“Today is a good day”: words that anyone with a loved one in the hospital longs to hear. It's also the name of a Flourtown-based non-profit.
“Today is a good day”: words that anyone with a loved one in the hospital longs to hear from the attending caregiver. Today Is a Good Day is also the name of a Flourtown-based non-profit dedicated to supporting families whose premature infants are in hospital neonatal intensive care units, or NICUs.
The organization will celebrate its success and “NICU grads” with a family brunch this Sunday, Nov. 12, at Normandy Farm in Blue Bell. The brunch will help to raise funds for 425 boxed Thanksgiving dinners, prepared by Chestnut Hill’s Fresh Market, that will be delivered later this month to families with infants in NICU wards in several Philadelphia-area hospitals.
Holidays in the NICU ward are especially difficult, said Martha Sharkey, founder and chief executive of Today Is a Good Day. Parents rarely feel able to leave their struggling newborns, let alone expend the time and energy to travel or to host family and friends at home. The Sharkeys’ own Thanksgiving in the NICU ward “was a lonely time,” she recalled.
“We knew it was a holiday, and we weren’t spending the holiday with our families – we were in the NICU. It was a very scary time for us, many hours being bedside” with their newborn twins, Sharkey said.
Sharkey’s girls were born at Abington Hospital 16 weeks early, each weighing barely one pound. Daughter Mary lived just two weeks. Her sister, Claire, continued to grow and thrive – she’s now a healthy 13-year-old – but was in the NICU for 103 days.
While Sharkey and her husband Paul were grateful for the care their daughters received, they were frustrated by “gaps in care for the parents.”
“The medical team does the most they can for the family, but the priority is the baby,” she said.
The stress of the experience inspired Sharkey, a former director of the Chestnut Hill Business Association, and her husband Paul to launch Today Is a Good Day and fill in some of those gaps for parents.
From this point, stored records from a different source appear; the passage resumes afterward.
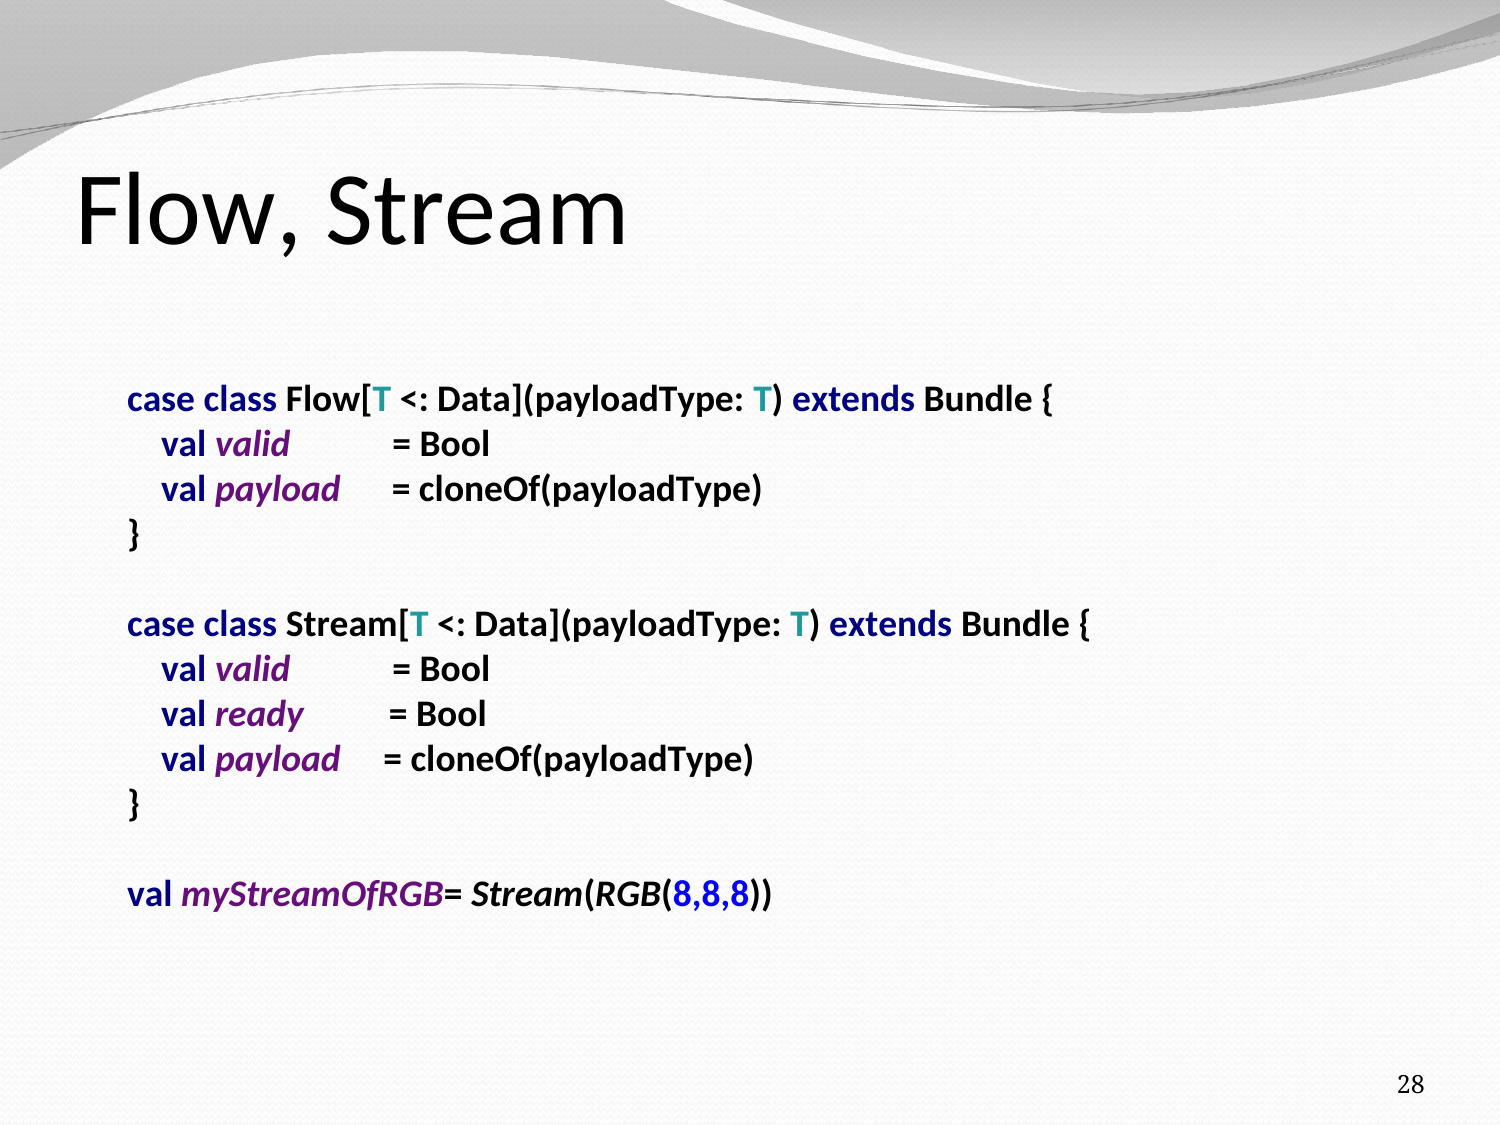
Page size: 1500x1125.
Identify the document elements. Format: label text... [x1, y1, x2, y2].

text_box <numéro> [1299, 1042, 1426, 1103]
title Flow, Stream [75, 78, 1426, 266]
text_box case class Flow[T <: Data](payloadType: T) extends Bundle { val valid = Bool val payload = cloneOf(payloadType) } case class Stream[T <: Data](payloadType: T) extends Bundle { val valid = Bool val ready = Bool val payload = cloneOf(payloadType) } val myStreamOfRGB= Stream(RGB(8,8,8)) [112, 365, 1107, 922]
picture [0, 0, 1500, 1125]
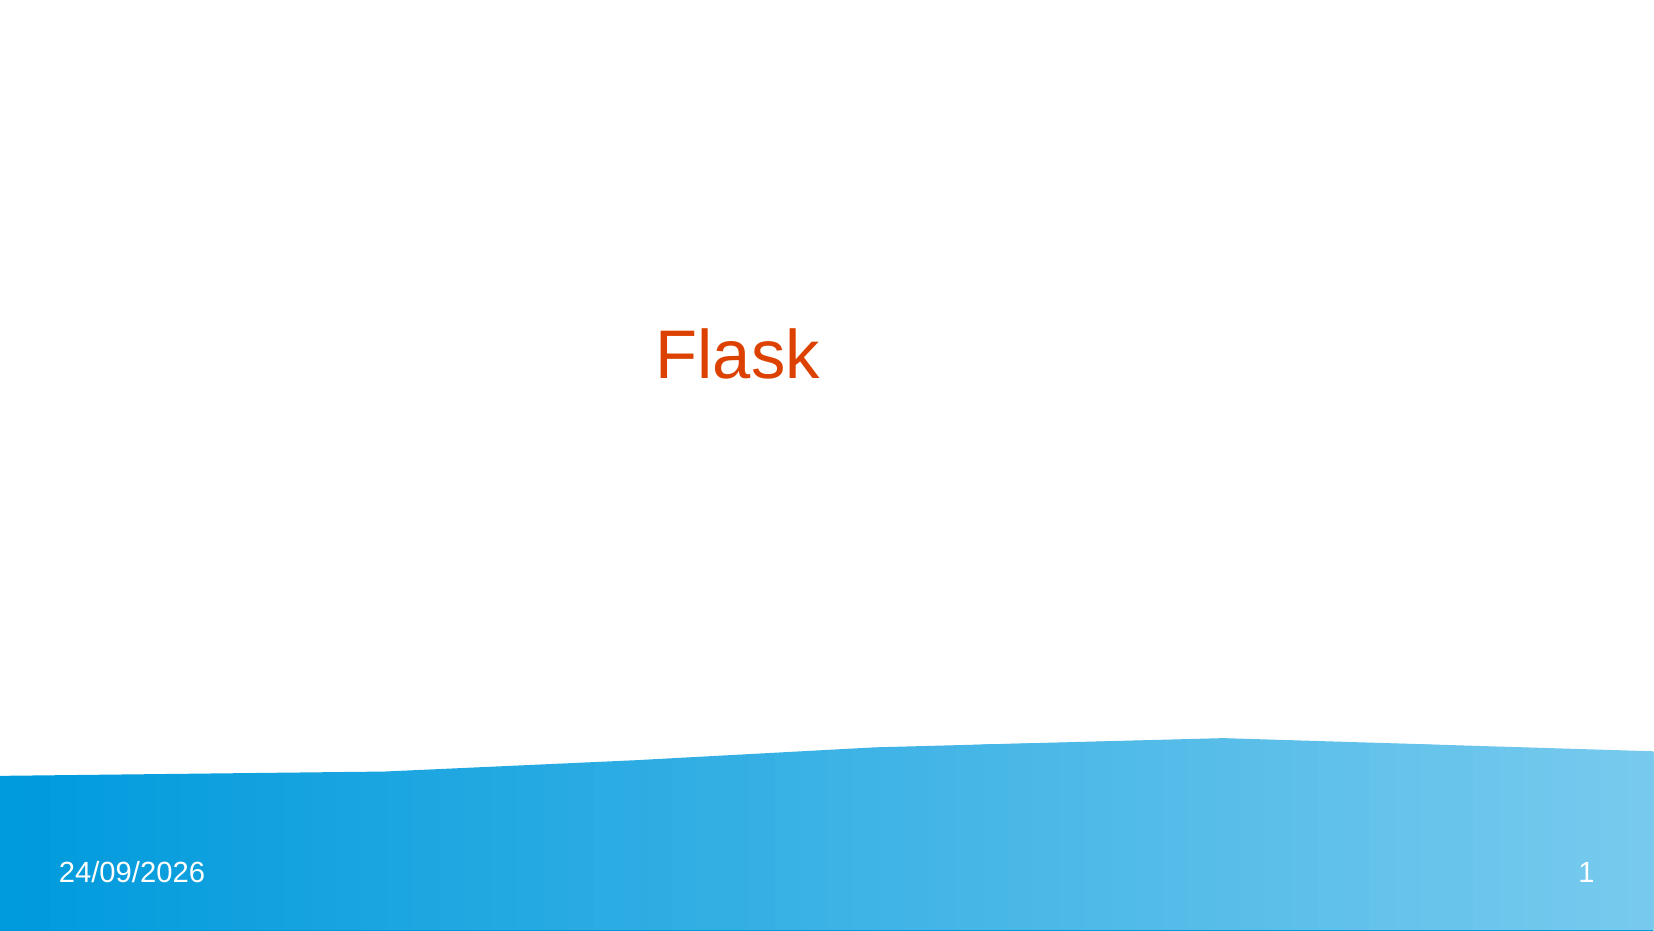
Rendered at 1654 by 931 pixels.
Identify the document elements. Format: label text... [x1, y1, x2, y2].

title Flask [0, 265, 1477, 443]
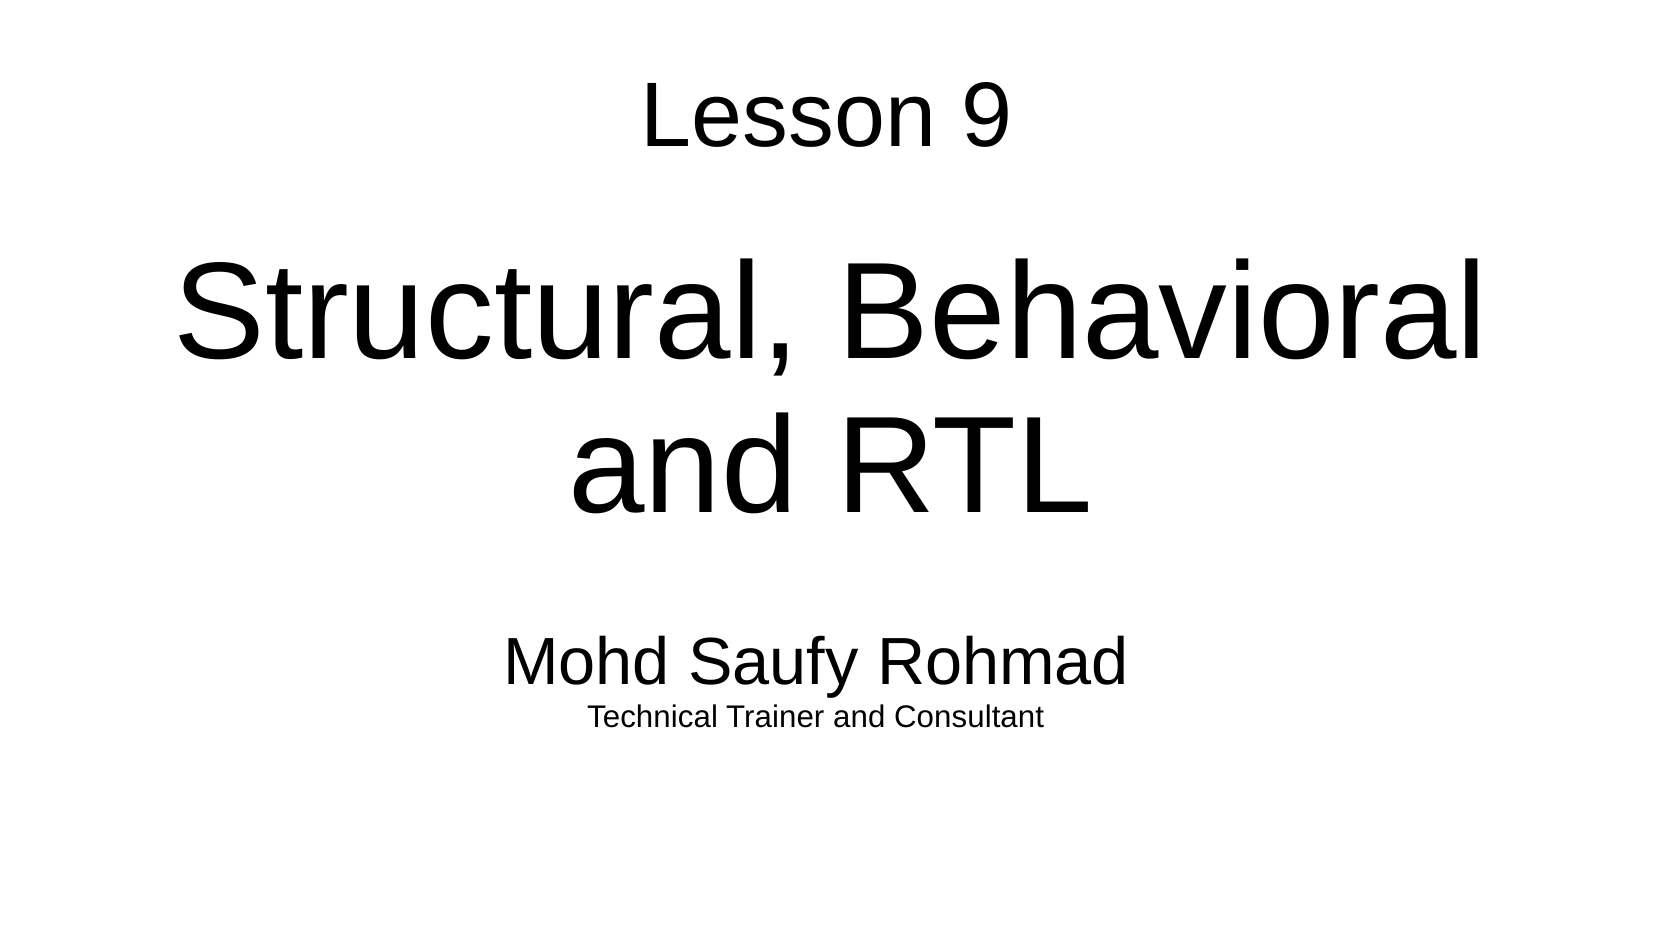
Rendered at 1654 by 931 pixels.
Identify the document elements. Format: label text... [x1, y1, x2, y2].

text_box Mohd Saufy Rohmad Technical Trainer and Consultant [72, 615, 1561, 743]
title Lesson 9 [82, 37, 1571, 193]
subtitle Structural, Behavioral and RTL [86, 234, 1576, 542]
Today, the group helps NICU parents to connect with one another, with assistance that ranges from direct financial support to care packages to words of encouragement from “NICU graduates.” A podcast series offers insights from parents, medical experts and others.
Today Is a Good Day now partners with a dozen NICU-equipped hospitals in the Philadelphia region, including Abington and Einstein near Chestnut Hill. Several other NICUs at Lehigh Valley, South Jersey and Delaware hospitals, plus three in Midwestern states, also participate.
The Sharkeys’ story resonated with Mandy Marion, a Wyndmoor resident who gave birth just 25 weeks into her pregnancy (a typical pregnancy is about 40 weeks). Daughter Rachel required three months in the NICU before she could go home.
“It was 110 days in Pennsylvania Hospital, with touch-and-go, life-or-death stuff the whole time,” Marion said.
Marion, co-director of Chestnut Hill Educational Services, found herself feeling isolated. She couldn’t talk to other parents, and medical staff couldn’t talk to her about other infants in the unit. She sensed other parents shared her fears and loneliness.
With these memories in mind, Marion began returning to the NICU every year on her daughter’s birthday, bringing small gifts for the NICU families there. “When you go through something so emotional, so hard, you want to give back,” she said. Rachel is now a 21-year-old college student.
“We went back every year on her birthday for about 15 years before I met Martha,” and learned Today Is a Good Day was serving the same mission, but on a larger scale. “When I saw that she had created this whole organization – a whole community – I just started volunteering with them.”
With their long relationship with Pennsylvania Hospital, Mandy and husband Chuck Marion helped Today Is a Good Day partner with the Center City institution.
Events like Sunday’s Family Brunch, as well as a “Miracle Mile” walk, golf outings and an annual gala dinner, help fund the group’s efforts.
The Family Brunch, in its seventh year, presents awards to outstanding volunteers, medical professionals and a “NICU Miracle” – a child who has defied the odds despite being born way ahead of schedule.
“It’s a beautiful morning,” Sharkey said, “filled with gratitude.”
Marion agreed. For her, the highlight of the brunch is the “Miracle March” – a parade of NICU grads who are now strong and healthy kids.
“It’s very emotional,” Marion admitted. “The first few years I went to it I cried and cried, and my daughter was already a teenager!”